Material supplied: Begin

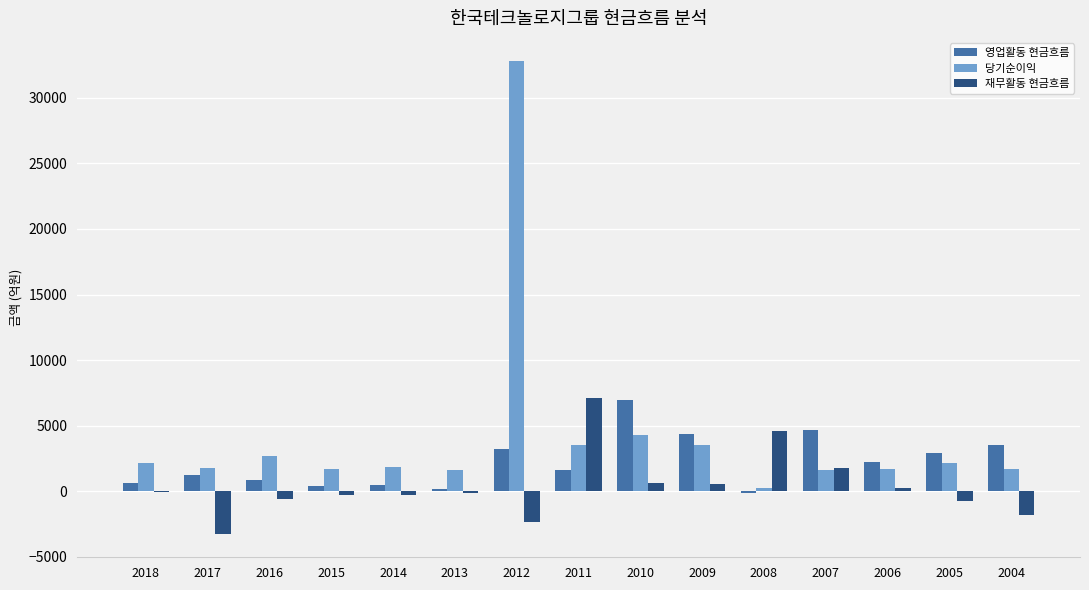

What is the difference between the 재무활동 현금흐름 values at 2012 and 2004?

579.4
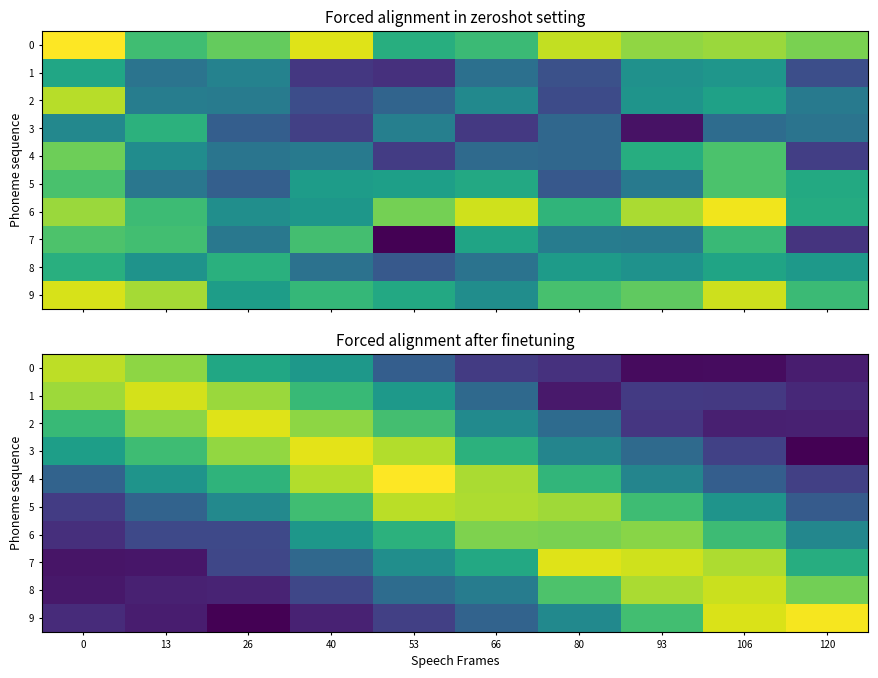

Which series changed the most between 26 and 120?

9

Material supplied: End

> What you will do: Return all the rows above verbatim, omitting the pictures.

> Answer section:
What is the difference between the 재무활동 현금흐름 values at 2012 and 2004?

579.4

Which series changed the most between 26 and 120?

9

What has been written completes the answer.